[Collected data]
|---|
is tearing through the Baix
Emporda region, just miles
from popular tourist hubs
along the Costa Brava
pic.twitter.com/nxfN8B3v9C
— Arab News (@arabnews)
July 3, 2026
|---|
-- Assigned task --
Nothing in the data may be left out. Copy all of it exactly.

-- Task response --
is tearing through the Baix
Emporda region, just miles
from popular tourist hubs
along the Costa Brava
pic.twitter.com/nxfN8B3v9C
— Arab News (@arabnews)
July 3, 2026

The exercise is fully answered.